Whitespace Characters in Web Development: Beyond the Space Bar
- ○ 1. Ligatures in Web Typography: From fi to Modern OpenType Features
- ● 2. Whitespace Characters in Web Development: Beyond the Space Bar
- ○ 3. CJK Web Typography: Chinese, Japanese, and Korean Text on the Web
- ○ 4. Box Drawing Characters: Building Text-Based UI with Unicode
- ○ 5. Font Fallback and Tofu: Why Characters Display as Empty Boxes
The space bar produces exactly one character: U+0020, SPACE. But Unicode defines over two dozen distinct whitespace characters, each with a different width, different line-breaking behavior, and different semantic meaning. Knowing when to reach for a thin space instead of a regular space, or a non-breaking space instead of white-space: nowrap, is the difference between text that behaves and text that occasionally breaks in embarrassing ways at production screen sizes.

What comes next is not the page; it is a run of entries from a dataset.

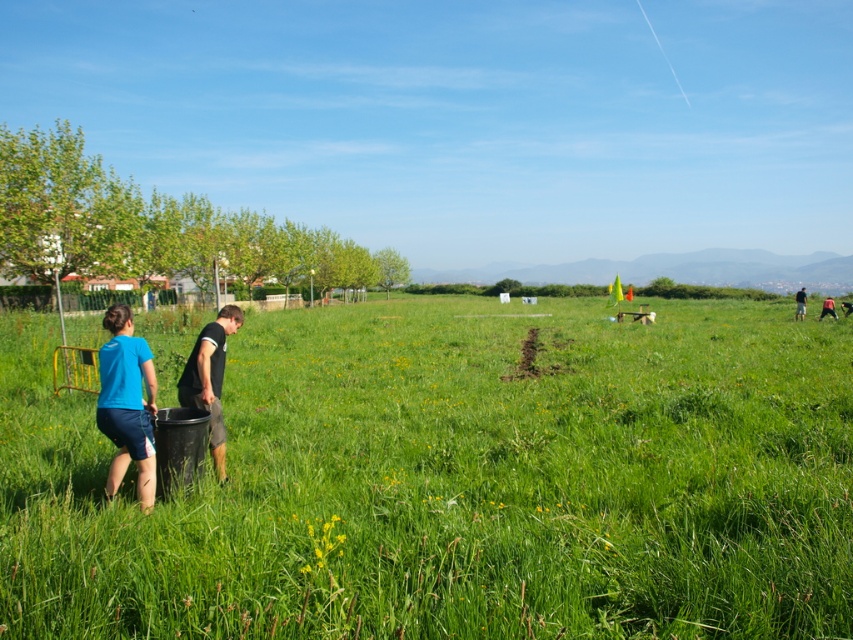
From the picture: Which is below, green grass pasture at center or dark gray fabric pants at left?

dark gray fabric pants at left is lower down.

Who is taller, green grass pasture at center or dark gray fabric pants at left?

green grass pasture at center

Describe the element at coordinates (456, 481) in the screenshot. This screenshot has width=853, height=640. I see `green grass pasture at center` at that location.

I want to click on green grass pasture at center, so click(x=456, y=481).

Which is below, green grass pasture at center or blue matte shirt at lower left?

blue matte shirt at lower left is below.

From the picture: Measure the distance between green grass pasture at center and camera.

The distance of green grass pasture at center from camera is 3.27 meters.

Identify the location of green grass pasture at center. (456, 481).

Does blue fabric couple at center have a greater width compared to dark gray fabric pants at left?

Indeed, blue fabric couple at center has a greater width compared to dark gray fabric pants at left.

Based on the photo, how far apart are blue fabric couple at center and dark gray fabric pants at left?

A distance of 25.91 inches exists between blue fabric couple at center and dark gray fabric pants at left.

Is point (132, 348) more distant than point (204, 349)?

No.

Identify the location of blue fabric couple at center. The width and height of the screenshot is (853, 640). (126, 404).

How HTML Collapses Whitespace
Before examining individual space characters, you need to understand the browser's default whitespace model. HTML collapses whitespace aggressively:
- Multiple consecutive ASCII spaces (U+0020) collapse to one rendered space
- Tab characters (U+0009) collapse to one space
- Newlines in source HTML collapse to one space
- Leading and trailing whitespace within inline elements is stripped
This means the following HTML produces a single space between "Hello" and "World":
<p>Hello World</p>
<p>Hello World</p>
<p>Hello
World</p>
The CSS white-space property controls this behavior:
/* Default: collapse runs, wrap at word boundaries */
p { white-space: normal; }
/* Preserve all whitespace, no wrapping */
pre { white-space: pre; }
/* Preserve whitespace, allow wrapping */
.formatted { white-space: pre-wrap; }
/* Collapse whitespace, prevent all wrapping */
.nowrap { white-space: nowrap; }
/* Preserve runs of spaces, collapse newlines, wrap */
.pre-spaces { white-space: pre-line; }
The newer white-space-collapse and text-wrap longhands (CSS Text Level 4) split these concerns:
.element {
white-space-collapse: collapse; /* or preserve, preserve-breaks, preserve-spaces */
text-wrap: wrap; /* or nowrap, balance, pretty */
}
The Unicode Whitespace Inventory
Unicode's White_Space property identifies characters that the standard formally considers whitespace. Here is the practical web-development subset:
Fixed-Width Spaces
| Character | Code Point | HTML Entity | Width | Breaks? |
|---|---|---|---|---|
| Space | U+0020 | (when used as NBSP) |
1 en | Yes |
| Non-Breaking Space | U+00A0 | |
1 en | No |
| En Space | U+2002 |   |
1 en | Yes |
| Em Space | U+2003 |   |
1 em | Yes |
| Three-Per-Em Space | U+2004 |   |
⅓ em | Yes |
| Four-Per-Em Space | U+2005 |   |
¼ em | Yes |
| Six-Per-Em Space | U+2006 | — | ⅙ em | Yes |
| Figure Space | U+2007 |   |
Width of a digit | No |
| Punctuation Space | U+2008 |   |
Width of a period | Yes |
| Thin Space | U+2009 |   |
~⅕ em (varies) | Yes |
| Hair Space | U+200A |   |
Thinner than thin | Yes |
| Narrow No-Break Space | U+202F | — | ~⅕ em | No |
| Medium Mathematical Space | U+205F |   |
~⁴⁄₁₈ em | Yes |
| Ideographic Space | U+3000 | &idesp; |
1 em (full-width) | Yes |
Zero-Width Characters
| Character | Code Point | Purpose |
|---|---|---|
| Zero-Width Space | U+200B | Line break opportunity without visible gap |
| Zero-Width Non-Joiner | U+200C | Prevent ligature/joining between adjacent characters |
| Zero-Width Joiner | U+200D | Request ligature/joining between adjacent characters |
| Word Joiner | U+2060 | Prevent line break (invisible, like NBSP but zero-width) |
| Zero-Width No-Break Space | U+FEFF | BOM when at start of file; ZWNBS in content |
ASCII Control Whitespace
| Character | Code Point | Description |
|---|---|---|
| Tab | U+0009 | Horizontal tab; collapses in HTML |
| Line Feed | U+000A | Unix newline |
| Vertical Tab | U+000B | Rarely used in text |
| Form Feed | U+000C | Page break; treated as whitespace in JS |
| Carriage Return | U+000D | Windows newline component |
| Next Line | U+0085 | NEL; Unicode line separator |
| Line Separator | U+2028 | Explicit line break (not paragraph) |
| Paragraph Separator | U+2029 | Explicit paragraph break |
Use our Character Counter tool to identify which whitespace characters appear in text you are analyzing — pasted content from word processors and PDFs frequently contains unexpected space variants.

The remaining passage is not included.